The Cranhill Arts Project, possibly better known to more non-residents than to locals, goes from strength to strength, but the most famous local landmark is the Cranhill Water Tower, at the corner of Stepps Rd and Bellrock St. One of several huge elevated storage tanks built to provide high-volume, high-pressure storage, Cranhill Water Tower is unique in having a square concrete tank, in contrast to its cylindrical neighbours in Garthamlock and elsewhere. At night, the structure was illuminated a vibrant green with white spotlights shining from the base of the tank down to the ground. Several wire sculptures of sirens by Andy Scott have been placed around the base of the tower.

==Cranhill today==
Most of the original housing stock has been demolished to make way for 'back-and-front-door' houses and a private housing scheme and supermarket now occupy the site of the former Cranhill Secondary School. However, the original flats are retained in some of the streets around the Park, as are the shops at Lamlash Cres. Two new schools and two new nurseries have been built on Newhaven Road.
The local Park is now a protected habit for water voles, and is the only known location for these voles in mainland Scotland.
The Community Centre has been replaced by a children's centre called 'The Beacon' which is within Cranhill Park.
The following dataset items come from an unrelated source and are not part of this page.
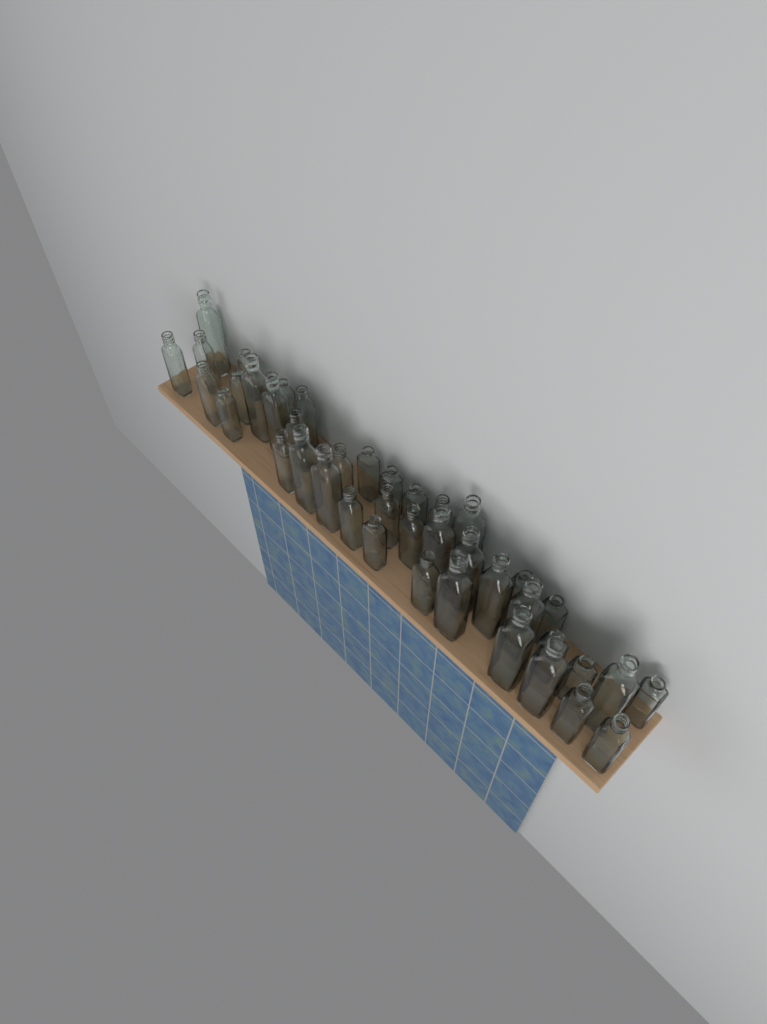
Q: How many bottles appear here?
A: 41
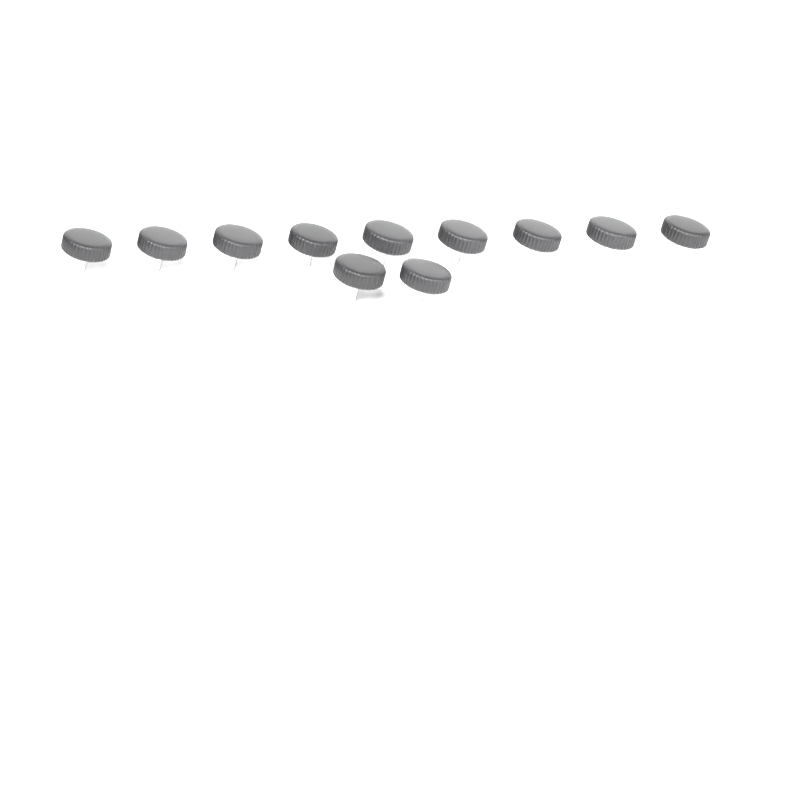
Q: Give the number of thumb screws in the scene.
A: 11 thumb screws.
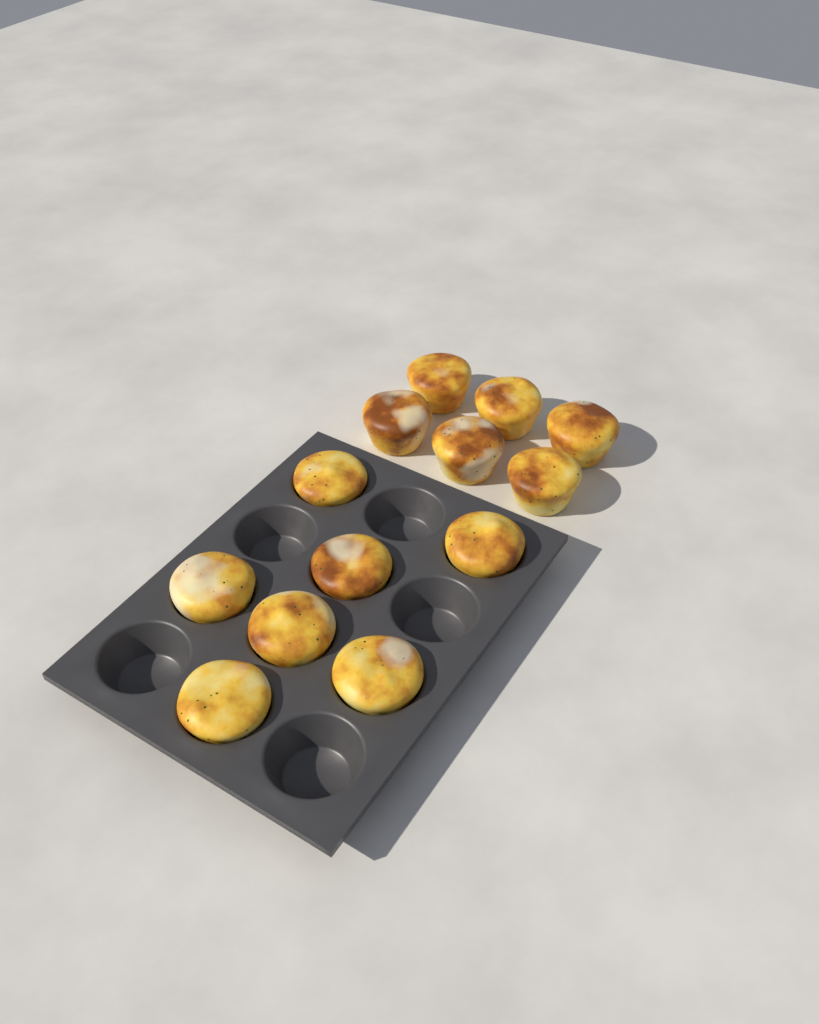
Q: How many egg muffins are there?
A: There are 13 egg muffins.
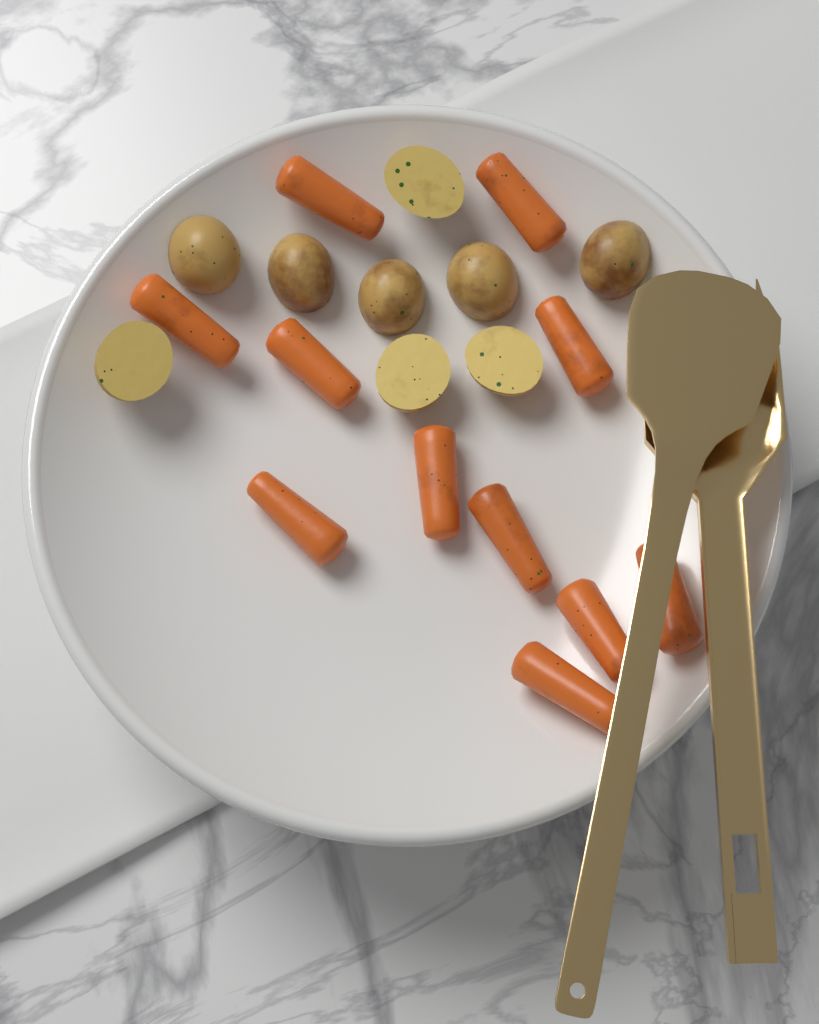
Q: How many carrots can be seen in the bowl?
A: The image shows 11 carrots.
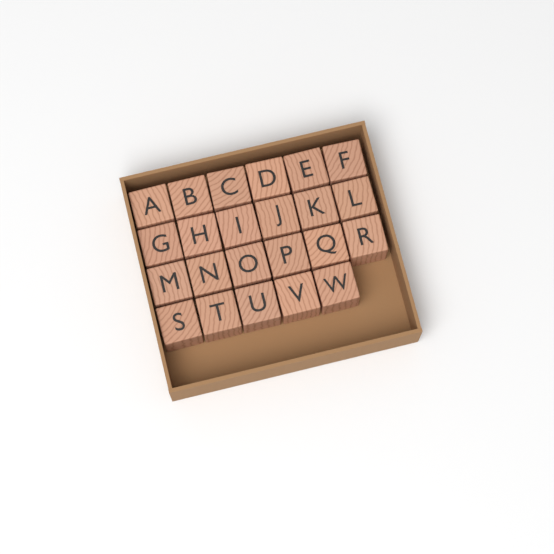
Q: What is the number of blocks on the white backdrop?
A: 23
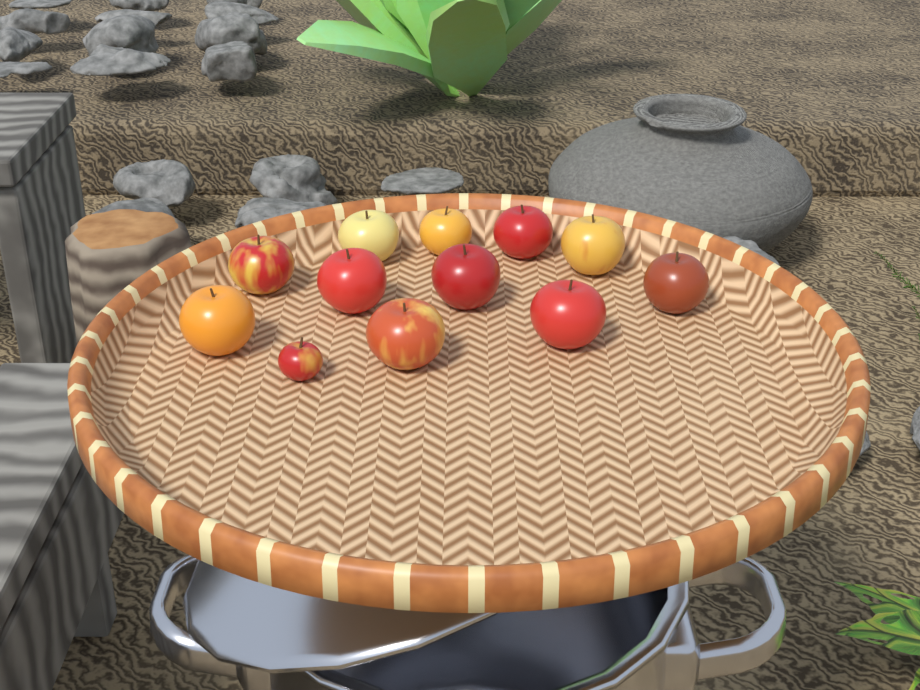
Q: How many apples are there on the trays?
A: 12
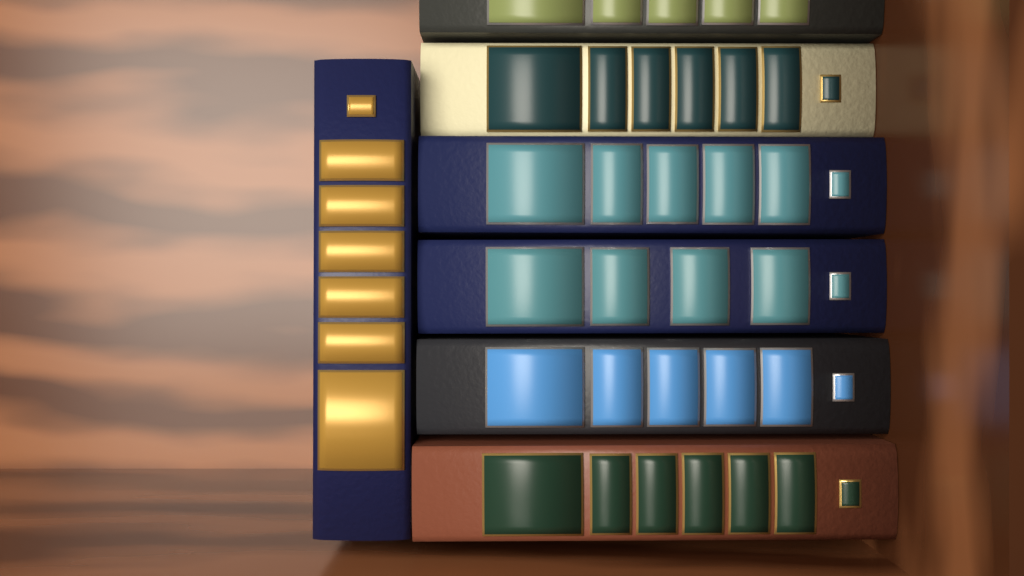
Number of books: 7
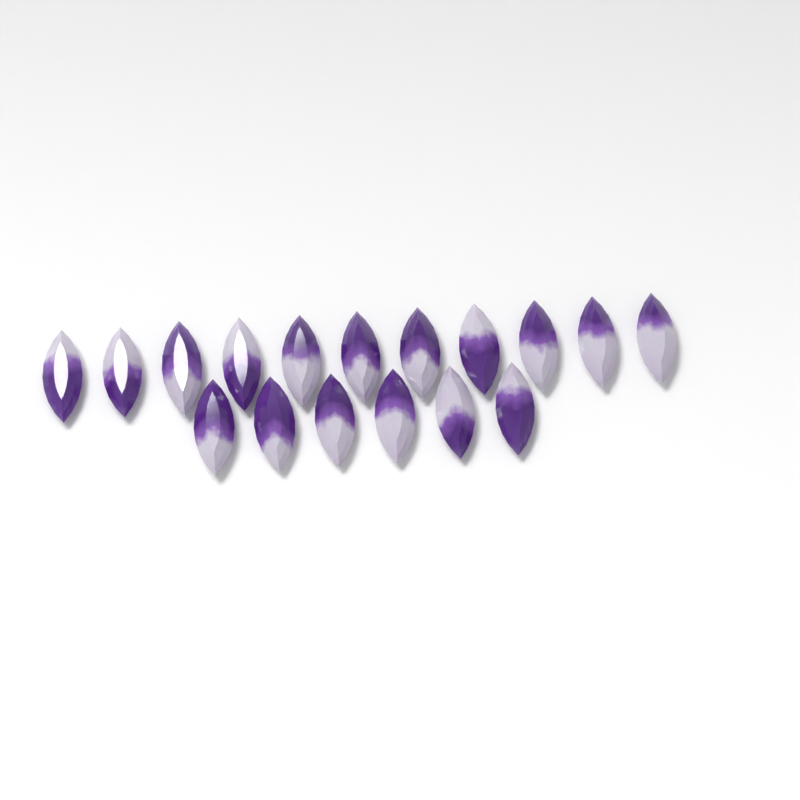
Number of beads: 17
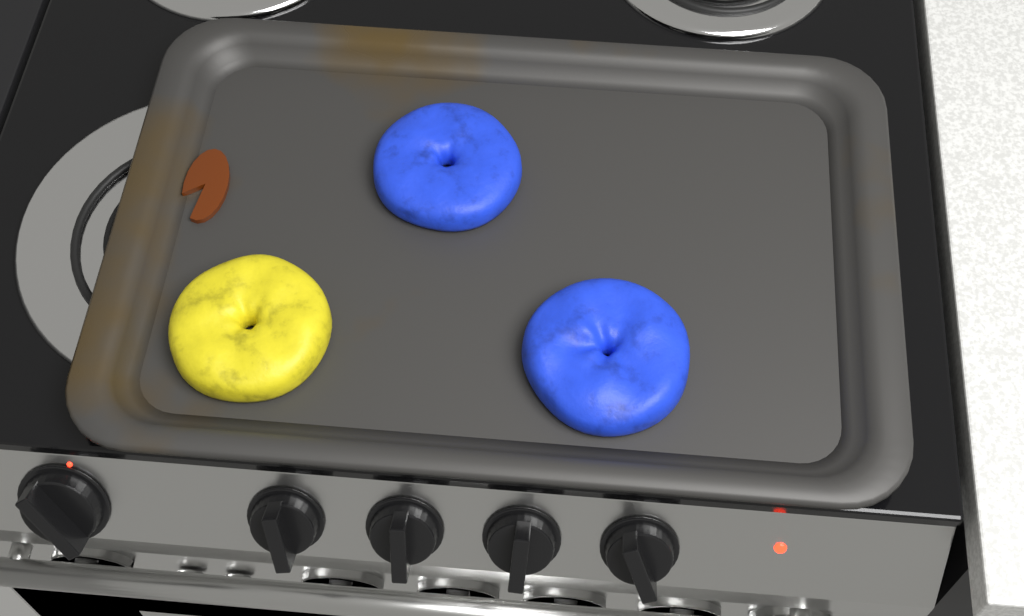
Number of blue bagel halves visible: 2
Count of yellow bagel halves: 1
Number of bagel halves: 3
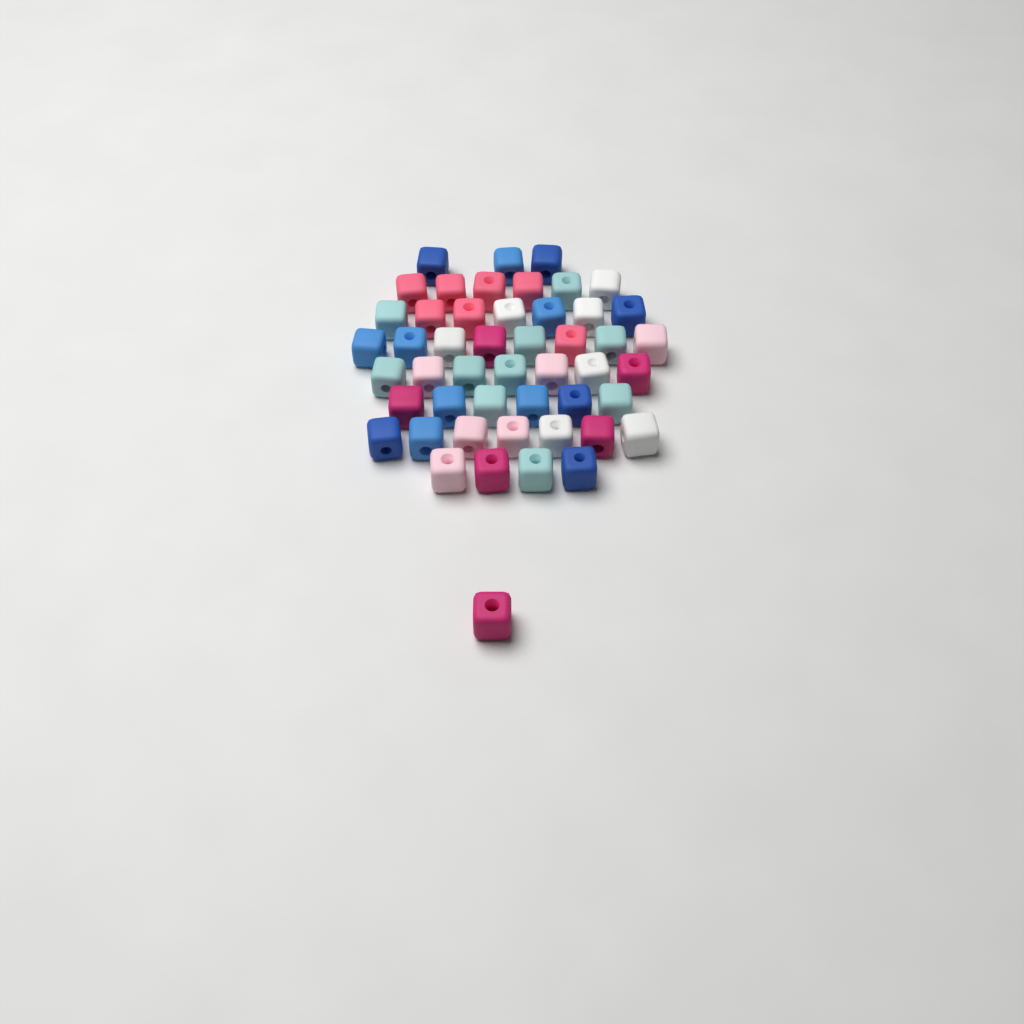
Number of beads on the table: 49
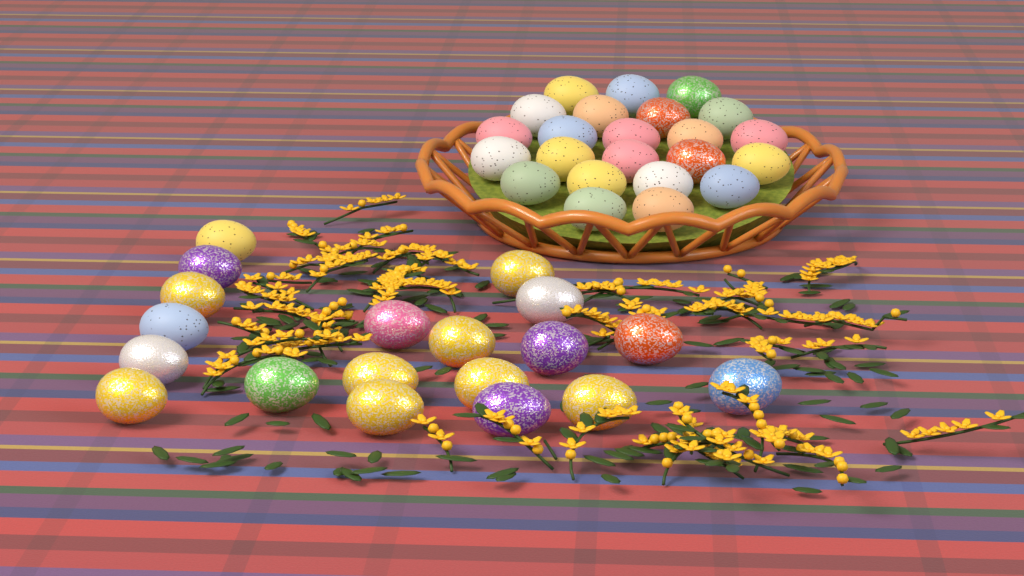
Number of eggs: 42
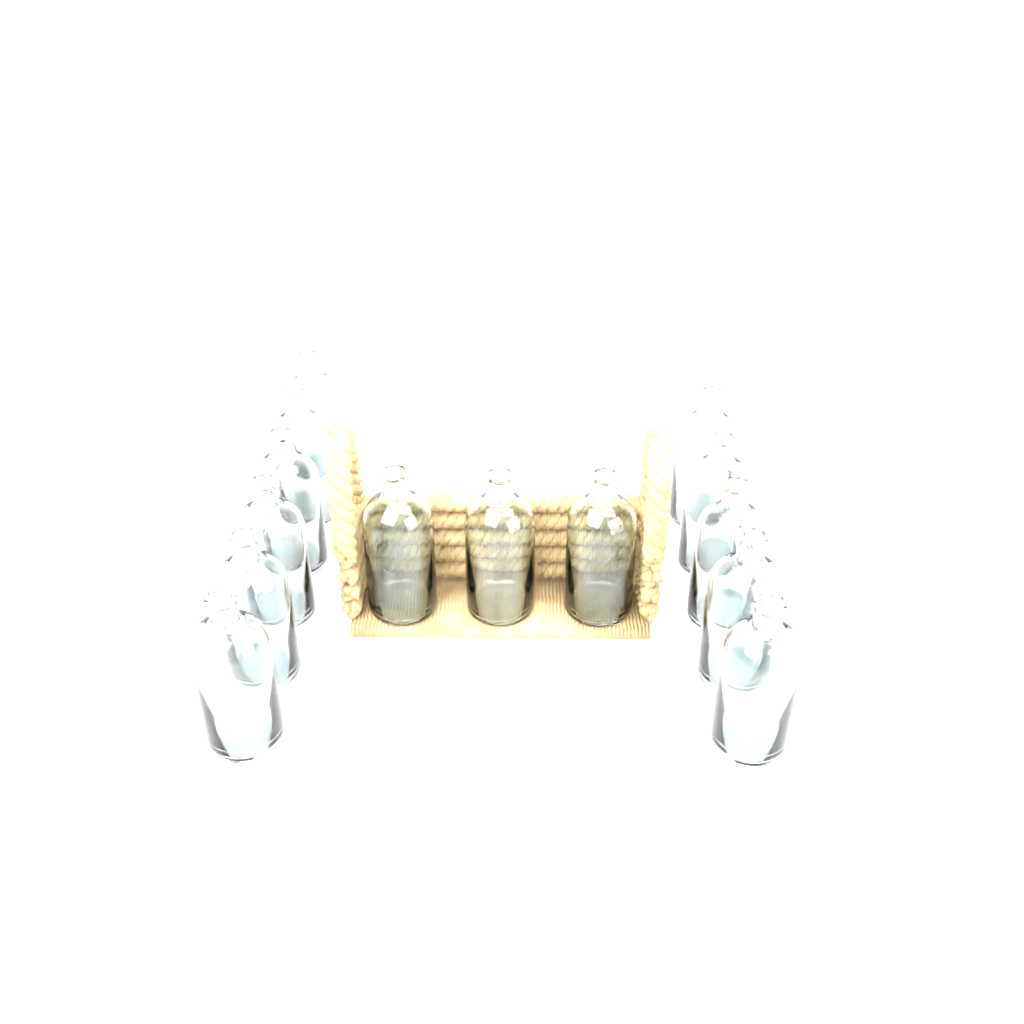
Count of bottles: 14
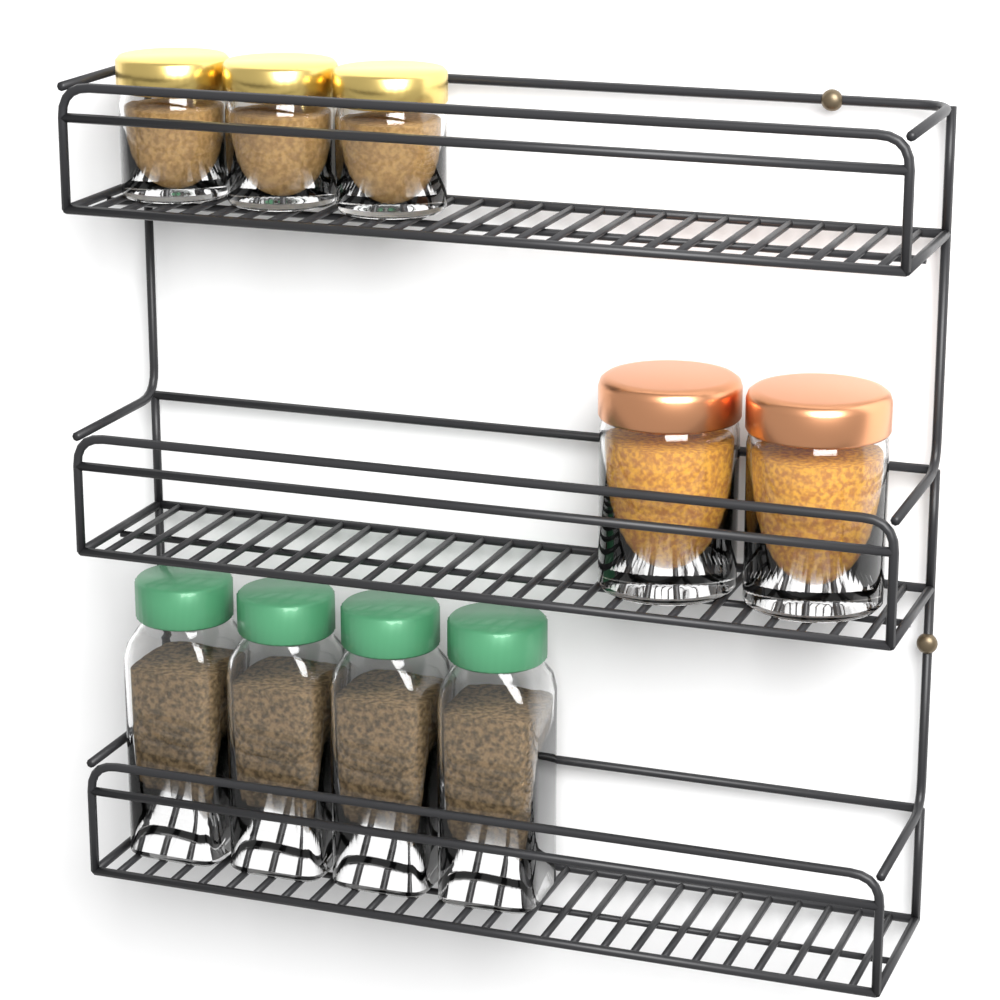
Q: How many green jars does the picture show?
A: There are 4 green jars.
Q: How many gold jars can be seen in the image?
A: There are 3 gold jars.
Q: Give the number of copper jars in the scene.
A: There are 2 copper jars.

The 'backfields' is now a construction site for semi-detached homes.

There is also an active Community Council consisting of several committed residents who aim to deal with issues affecting the Cranhill neighbourhood, and it holds regular monthly meetings open to all interested residents with these normally taking place every fourth Wednesday of the month at 7pm in the Community Centre.

In 2016, Glasgow City Council outlined masterplans for the development of the Greater Easterhouse area (including Cranhill) over the next 20 years.